## What this task involves:
An identical transcription of the records is required.

(Saved entries)
——

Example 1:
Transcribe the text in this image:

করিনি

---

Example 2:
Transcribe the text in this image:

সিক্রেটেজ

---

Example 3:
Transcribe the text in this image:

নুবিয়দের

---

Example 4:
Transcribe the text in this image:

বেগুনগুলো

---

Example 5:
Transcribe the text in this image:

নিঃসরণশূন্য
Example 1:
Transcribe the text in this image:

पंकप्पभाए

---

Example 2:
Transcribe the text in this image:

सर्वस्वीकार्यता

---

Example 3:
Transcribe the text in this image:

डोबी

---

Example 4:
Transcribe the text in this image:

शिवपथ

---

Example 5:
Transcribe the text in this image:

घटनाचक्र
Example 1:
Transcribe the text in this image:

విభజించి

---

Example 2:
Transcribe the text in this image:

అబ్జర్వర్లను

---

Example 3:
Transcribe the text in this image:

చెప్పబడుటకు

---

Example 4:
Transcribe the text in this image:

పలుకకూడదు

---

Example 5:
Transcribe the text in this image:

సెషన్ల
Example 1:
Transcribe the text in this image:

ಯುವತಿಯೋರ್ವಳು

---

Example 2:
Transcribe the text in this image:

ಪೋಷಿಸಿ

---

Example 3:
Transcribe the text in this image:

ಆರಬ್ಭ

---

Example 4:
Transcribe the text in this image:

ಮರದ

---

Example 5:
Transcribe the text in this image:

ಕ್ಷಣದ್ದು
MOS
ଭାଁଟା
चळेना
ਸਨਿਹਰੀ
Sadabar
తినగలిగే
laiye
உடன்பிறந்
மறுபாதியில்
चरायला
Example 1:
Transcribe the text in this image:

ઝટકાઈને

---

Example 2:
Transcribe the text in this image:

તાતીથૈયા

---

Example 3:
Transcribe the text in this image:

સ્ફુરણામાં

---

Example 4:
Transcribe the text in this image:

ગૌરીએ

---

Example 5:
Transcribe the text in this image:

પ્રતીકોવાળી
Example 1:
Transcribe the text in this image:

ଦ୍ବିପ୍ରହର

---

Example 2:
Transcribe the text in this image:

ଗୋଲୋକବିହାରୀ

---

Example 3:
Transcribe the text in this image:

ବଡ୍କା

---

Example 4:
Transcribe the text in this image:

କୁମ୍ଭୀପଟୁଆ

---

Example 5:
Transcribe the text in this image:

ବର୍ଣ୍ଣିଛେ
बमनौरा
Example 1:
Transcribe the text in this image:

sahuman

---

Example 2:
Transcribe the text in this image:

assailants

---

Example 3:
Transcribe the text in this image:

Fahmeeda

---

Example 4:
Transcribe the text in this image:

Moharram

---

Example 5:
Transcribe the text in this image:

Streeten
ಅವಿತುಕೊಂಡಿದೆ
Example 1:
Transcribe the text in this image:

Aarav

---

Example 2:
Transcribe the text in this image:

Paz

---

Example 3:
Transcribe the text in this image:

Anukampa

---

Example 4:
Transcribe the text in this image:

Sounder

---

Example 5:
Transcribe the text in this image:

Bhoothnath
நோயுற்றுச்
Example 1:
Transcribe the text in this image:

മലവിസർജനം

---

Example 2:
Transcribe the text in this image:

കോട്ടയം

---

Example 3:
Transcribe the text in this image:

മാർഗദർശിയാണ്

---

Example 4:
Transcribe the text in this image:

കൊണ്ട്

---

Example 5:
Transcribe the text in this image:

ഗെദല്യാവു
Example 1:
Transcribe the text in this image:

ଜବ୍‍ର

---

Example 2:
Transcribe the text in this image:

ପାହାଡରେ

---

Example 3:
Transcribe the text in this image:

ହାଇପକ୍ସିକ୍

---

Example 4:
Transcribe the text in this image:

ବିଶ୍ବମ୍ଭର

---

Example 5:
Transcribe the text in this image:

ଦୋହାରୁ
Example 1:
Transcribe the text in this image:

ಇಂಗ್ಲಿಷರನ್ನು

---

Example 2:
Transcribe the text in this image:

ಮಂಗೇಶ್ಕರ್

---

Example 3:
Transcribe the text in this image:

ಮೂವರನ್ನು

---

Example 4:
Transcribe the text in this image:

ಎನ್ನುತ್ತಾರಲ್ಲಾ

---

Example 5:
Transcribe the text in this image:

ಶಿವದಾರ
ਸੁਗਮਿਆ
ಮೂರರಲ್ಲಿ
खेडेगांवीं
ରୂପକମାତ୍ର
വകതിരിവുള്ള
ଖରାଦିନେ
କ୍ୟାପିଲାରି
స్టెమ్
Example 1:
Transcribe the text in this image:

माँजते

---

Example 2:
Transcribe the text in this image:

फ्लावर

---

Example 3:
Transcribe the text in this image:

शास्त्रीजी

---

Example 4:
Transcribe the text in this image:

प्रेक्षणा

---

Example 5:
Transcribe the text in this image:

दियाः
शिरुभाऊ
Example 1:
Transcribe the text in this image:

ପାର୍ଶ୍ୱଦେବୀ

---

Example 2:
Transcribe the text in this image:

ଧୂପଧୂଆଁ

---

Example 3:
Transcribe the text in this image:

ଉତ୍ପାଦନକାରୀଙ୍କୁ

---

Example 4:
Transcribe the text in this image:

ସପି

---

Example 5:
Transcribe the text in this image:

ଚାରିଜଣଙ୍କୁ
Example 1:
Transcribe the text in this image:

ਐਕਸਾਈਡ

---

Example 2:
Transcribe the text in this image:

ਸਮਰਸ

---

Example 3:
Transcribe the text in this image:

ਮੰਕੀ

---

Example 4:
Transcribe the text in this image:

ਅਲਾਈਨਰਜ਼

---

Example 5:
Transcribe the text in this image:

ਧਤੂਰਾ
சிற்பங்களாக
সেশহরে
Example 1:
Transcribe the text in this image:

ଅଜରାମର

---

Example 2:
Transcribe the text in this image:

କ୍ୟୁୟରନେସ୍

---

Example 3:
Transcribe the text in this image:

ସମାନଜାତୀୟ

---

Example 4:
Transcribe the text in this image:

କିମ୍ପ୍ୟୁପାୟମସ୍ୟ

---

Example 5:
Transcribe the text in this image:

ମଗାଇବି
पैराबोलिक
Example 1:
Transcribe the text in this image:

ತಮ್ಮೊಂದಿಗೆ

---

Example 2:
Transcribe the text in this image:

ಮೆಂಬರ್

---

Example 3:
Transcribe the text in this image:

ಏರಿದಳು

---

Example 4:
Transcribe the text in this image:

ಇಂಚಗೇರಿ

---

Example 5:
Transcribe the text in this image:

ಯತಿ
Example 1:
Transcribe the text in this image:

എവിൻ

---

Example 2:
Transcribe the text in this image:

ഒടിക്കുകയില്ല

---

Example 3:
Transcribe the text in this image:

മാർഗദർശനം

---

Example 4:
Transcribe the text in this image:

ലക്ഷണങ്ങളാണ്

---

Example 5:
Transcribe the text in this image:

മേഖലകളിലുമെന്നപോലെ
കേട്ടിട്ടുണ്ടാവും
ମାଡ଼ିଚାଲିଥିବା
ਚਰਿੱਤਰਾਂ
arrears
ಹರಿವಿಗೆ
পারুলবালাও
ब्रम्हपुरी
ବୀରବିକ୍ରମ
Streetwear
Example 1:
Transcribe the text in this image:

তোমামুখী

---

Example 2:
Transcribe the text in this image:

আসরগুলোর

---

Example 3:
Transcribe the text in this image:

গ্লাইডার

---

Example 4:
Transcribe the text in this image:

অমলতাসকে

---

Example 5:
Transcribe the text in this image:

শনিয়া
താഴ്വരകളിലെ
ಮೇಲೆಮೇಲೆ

——

## Your response:
Example 1:
Transcribe the text in this image:

করিনি

---

Example 2:
Transcribe the text in this image:

সিক্রেটেজ

---

Example 3:
Transcribe the text in this image:

নুবিয়দের

---

Example 4:
Transcribe the text in this image:

বেগুনগুলো

---

Example 5:
Transcribe the text in this image:

নিঃসরণশূন্য
Example 1:
Transcribe the text in this image:

पंकप्पभाए

---

Example 2:
Transcribe the text in this image:

सर्वस्वीकार्यता

---

Example 3:
Transcribe the text in this image:

डोबी

---

Example 4:
Transcribe the text in this image:

शिवपथ

---

Example 5:
Transcribe the text in this image:

घटनाचक्र
Example 1:
Transcribe the text in this image:

విభజించి

---

Example 2:
Transcribe the text in this image:

అబ్జర్వర్లను

---

Example 3:
Transcribe the text in this image:

చెప్పబడుటకు

---

Example 4:
Transcribe the text in this image:

పలుకకూడదు

---

Example 5:
Transcribe the text in this image:

సెషన్ల
Example 1:
Transcribe the text in this image:

ಯುವತಿಯೋರ್ವಳು

---

Example 2:
Transcribe the text in this image:

ಪೋಷಿಸಿ

---

Example 3:
Transcribe the text in this image:

ಆರಬ್ಭ

---

Example 4:
Transcribe the text in this image:

ಮರದ

---

Example 5:
Transcribe the text in this image:

ಕ್ಷಣದ್ದು
MOS
ଭାଁଟା
चळेना
ਸਨਿਹਰੀ
Sadabar
తినగలిగే
laiye
உடன்பிறந்
மறுபாதியில்
चरायला
Example 1:
Transcribe the text in this image:

ઝટકાઈને

---

Example 2:
Transcribe the text in this image:

તાતીથૈયા

---

Example 3:
Transcribe the text in this image:

સ્ફુરણામાં

---

Example 4:
Transcribe the text in this image:

ગૌરીએ

---

Example 5:
Transcribe the text in this image:

પ્રતીકોવાળી
Example 1:
Transcribe the text in this image:

ଦ୍ବିପ୍ରହର

---

Example 2:
Transcribe the text in this image:

ଗୋଲୋକବିହାରୀ

---

Example 3:
Transcribe the text in this image:

ବଡ୍କା

---

Example 4:
Transcribe the text in this image:

କୁମ୍ଭୀପଟୁଆ

---

Example 5:
Transcribe the text in this image:

ବର୍ଣ୍ଣିଛେ
बमनौरा
Example 1:
Transcribe the text in this image:

sahuman

---

Example 2:
Transcribe the text in this image:

assailants

---

Example 3:
Transcribe the text in this image:

Fahmeeda

---

Example 4:
Transcribe the text in this image:

Moharram

---

Example 5:
Transcribe the text in this image:

Streeten
ಅವಿತುಕೊಂಡಿದೆ
Example 1:
Transcribe the text in this image:

Aarav

---

Example 2:
Transcribe the text in this image:

Paz

---

Example 3:
Transcribe the text in this image:

Anukampa

---

Example 4:
Transcribe the text in this image:

Sounder

---

Example 5:
Transcribe the text in this image:

Bhoothnath
நோயுற்றுச்
Example 1:
Transcribe the text in this image:

മലവിസർജനം

---

Example 2:
Transcribe the text in this image:

കോട്ടയം

---

Example 3:
Transcribe the text in this image:

മാർഗദർശിയാണ്

---

Example 4:
Transcribe the text in this image:

കൊണ്ട്

---

Example 5:
Transcribe the text in this image:

ഗെദല്യാവു
Example 1:
Transcribe the text in this image:

ଜବ୍‍ର

---

Example 2:
Transcribe the text in this image:

ପାହାଡରେ

---

Example 3:
Transcribe the text in this image:

ହାଇପକ୍ସିକ୍

---

Example 4:
Transcribe the text in this image:

ବିଶ୍ବମ୍ଭର

---

Example 5:
Transcribe the text in this image:

ଦୋହାରୁ
Example 1:
Transcribe the text in this image:

ಇಂಗ್ಲಿಷರನ್ನು

---

Example 2:
Transcribe the text in this image:

ಮಂಗೇಶ್ಕರ್

---

Example 3:
Transcribe the text in this image:

ಮೂವರನ್ನು

---

Example 4:
Transcribe the text in this image:

ಎನ್ನುತ್ತಾರಲ್ಲಾ

---

Example 5:
Transcribe the text in this image:

ಶಿವದಾರ
ਸੁਗਮਿਆ
ಮೂರರಲ್ಲಿ
खेडेगांवीं
ରୂପକମାତ୍ର
വകതിരിവുള്ള
ଖରାଦିନେ
କ୍ୟାପିଲାରି
స్టెమ్
Example 1:
Transcribe the text in this image:

माँजते

---

Example 2:
Transcribe the text in this image:

फ्लावर

---

Example 3:
Transcribe the text in this image:

शास्त्रीजी

---

Example 4:
Transcribe the text in this image:

प्रेक्षणा

---

Example 5:
Transcribe the text in this image:

दियाः
शिरुभाऊ
Example 1:
Transcribe the text in this image:

ପାର୍ଶ୍ୱଦେବୀ

---

Example 2:
Transcribe the text in this image:

ଧୂପଧୂଆଁ

---

Example 3:
Transcribe the text in this image:

ଉତ୍ପାଦନକାରୀଙ୍କୁ

---

Example 4:
Transcribe the text in this image:

ସପି

---

Example 5:
Transcribe the text in this image:

ଚାରିଜଣଙ୍କୁ
Example 1:
Transcribe the text in this image:

ਐਕਸਾਈਡ

---

Example 2:
Transcribe the text in this image:

ਸਮਰਸ

---

Example 3:
Transcribe the text in this image:

ਮੰਕੀ

---

Example 4:
Transcribe the text in this image:

ਅਲਾਈਨਰਜ਼

---

Example 5:
Transcribe the text in this image:

ਧਤੂਰਾ
சிற்பங்களாக
সেশহরে
Example 1:
Transcribe the text in this image:

ଅଜରାମର

---

Example 2:
Transcribe the text in this image:

କ୍ୟୁୟରନେସ୍

---

Example 3:
Transcribe the text in this image:

ସମାନଜାତୀୟ

---

Example 4:
Transcribe the text in this image:

କିମ୍ପ୍ୟୁପାୟମସ୍ୟ

---

Example 5:
Transcribe the text in this image:

ମଗାଇବି
पैराबोलिक
Example 1:
Transcribe the text in this image:

ತಮ್ಮೊಂದಿಗೆ

---

Example 2:
Transcribe the text in this image:

ಮೆಂಬರ್

---

Example 3:
Transcribe the text in this image:

ಏರಿದಳು

---

Example 4:
Transcribe the text in this image:

ಇಂಚಗೇರಿ

---

Example 5:
Transcribe the text in this image:

ಯತಿ
Example 1:
Transcribe the text in this image:

എവിൻ

---

Example 2:
Transcribe the text in this image:

ഒടിക്കുകയില്ല

---

Example 3:
Transcribe the text in this image:

മാർഗദർശനം

---

Example 4:
Transcribe the text in this image:

ലക്ഷണങ്ങളാണ്

---

Example 5:
Transcribe the text in this image:

മേഖലകളിലുമെന്നപോലെ
കേട്ടിട്ടുണ്ടാവും
ମାଡ଼ିଚାଲିଥିବା
ਚਰਿੱਤਰਾਂ
arrears
ಹರಿವಿಗೆ
পারুলবালাও
ब्रम्हपुरी
ବୀରବିକ୍ରମ
Streetwear
Example 1:
Transcribe the text in this image:

তোমামুখী

---

Example 2:
Transcribe the text in this image:

আসরগুলোর

---

Example 3:
Transcribe the text in this image:

গ্লাইডার

---

Example 4:
Transcribe the text in this image:

অমলতাসকে

---

Example 5:
Transcribe the text in this image:

শনিয়া
താഴ്വരകളിലെ
ಮೇಲೆಮೇಲೆ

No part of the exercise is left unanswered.